**Extracted text**
Segment Open
~Tuesday, August 28, 2012

The Grand(mother) Scheme of Things

Abraham and his parents agreed to not tell Bubbie, his Orthodox Jewish grandmother, about me just yet. The reasons varied: she had previously not taken an interfaith relationship well, and it would have broken Abe's heart to disappoint her.

"She's really important to me. I want you two to get along," he explained once.

"So just tell her something really bad so I won't be so bad in comparison. 'Bubs, I'm quitting my job and moving home with my parents. Just kidding. I have a girlfriend and she isn't Jewish.'"

Abe snorted.

"When are you going to tell her?"

"I wanted to tell her in person."

"So Hanukkah?"

"Probably."

But Abraham didn't get the chance. After seeing our pictures together crop up on Facebook followed by becoming Facebook official, a cousin told his mom, who in turn told Bubbie. Bubbie then logged on Facebook and saw for herself.

"Abraham, the one who made me a Bubbie," she wrote on his profile, "HUH????????????? (re: relationship)."

Oh shit.

Abraham called her after work and told her about me. But instead of being angry about my religion, she was angry that he waited so long to tell her.

"She didn't even ask if you were Jewish until like the 15th question," he told me. "It was way later than I thought it was going to be."

Bubbie was elated. She loved her grandson and wanted him to be happy. She asked him if she could write me an email.

"She would love that," he told her.

"Okay, but I'll send it to you first so you can proofread it," she said.

By the weekend a card arrived in Abraham's mailbox addressed to me in care of him. Bubbie didn't write an email. She handwrote a letter.

Sunday evening Abraham handed me the envelope. "Read it," he smiled.

I sat on his bed, dumbfounded that his family was taking this kind of care of me. The letter was beautiful and I struggled not to cry as I read it out loud. She wrote that she had a special bond with her oldest grandson and that if he loved me, she loved me.

"I'm going to impart some wisdom of my 80-something years," she wrote. "Be good to each other, love each other and be each other's best friends."

I looked at Abraham and swallowed a lump. It was all so beautiful.

"And don't shlep this out," I read. I looked at him again, "Shlep?" I didn't know what the phrase meant.

Abraham shrugged.

I googled the word. "'Shlep. A person who is dimwitted. An idiot.' What? That makes no sense."
Segment Closed
**Data segment**
Segment Open
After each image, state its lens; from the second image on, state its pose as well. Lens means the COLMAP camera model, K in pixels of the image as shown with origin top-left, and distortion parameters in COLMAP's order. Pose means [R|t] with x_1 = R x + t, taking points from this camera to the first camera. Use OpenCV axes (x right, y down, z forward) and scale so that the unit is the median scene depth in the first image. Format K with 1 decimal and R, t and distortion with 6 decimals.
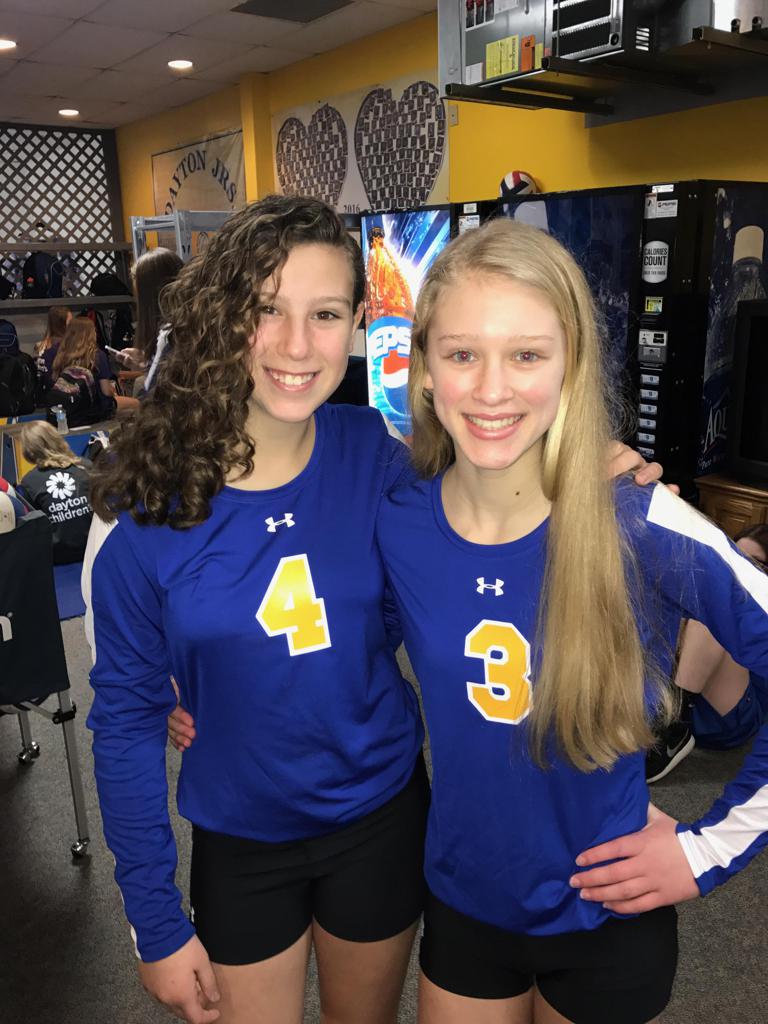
lens RADIAL K [[860.8, 0, 385.0], [0, 860.8, 511.9], [0, 0, 1]] dist [0.002341, 0.013377]
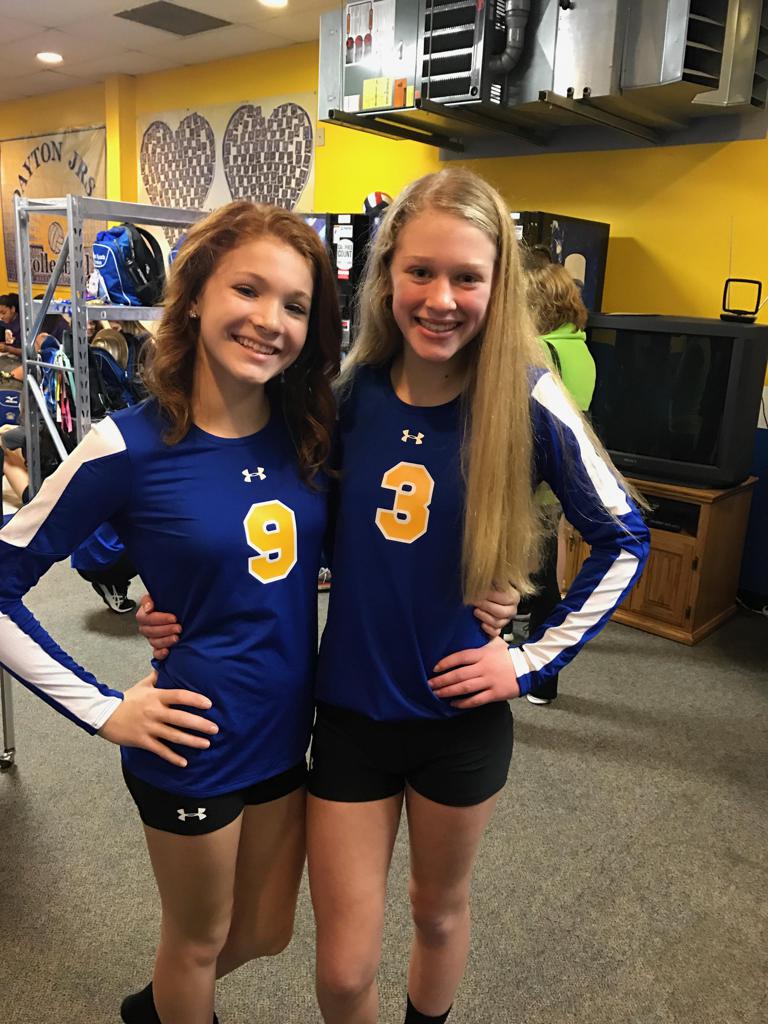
Segment Closed
**Work instructions**
Reproduce the Bubbie blog post starting at the words "By the weekend" and stopping after "the phrase meant.", changing "envelope" to "card". The listing has nothing to do with the Bubbie blog post.

**Output of the task**
By the weekend a card arrived in Abraham's mailbox addressed to me in care of him. Bubbie didn't write an email. She handwrote a letter.

Sunday evening Abraham handed me the card. "Read it," he smiled.

I sat on his bed, dumbfounded that his family was taking this kind of care of me. The letter was beautiful and I struggled not to cry as I read it out loud. She wrote that she had a special bond with her oldest grandson and that if he loved me, she loved me.

"I'm going to impart some wisdom of my 80-something years," she wrote. "Be good to each other, love each other and be each other's best friends."

I looked at Abraham and swallowed a lump. It was all so beautiful.

"And don't shlep this out," I read. I looked at him again, "Shlep?" I didn't know what the phrase meant.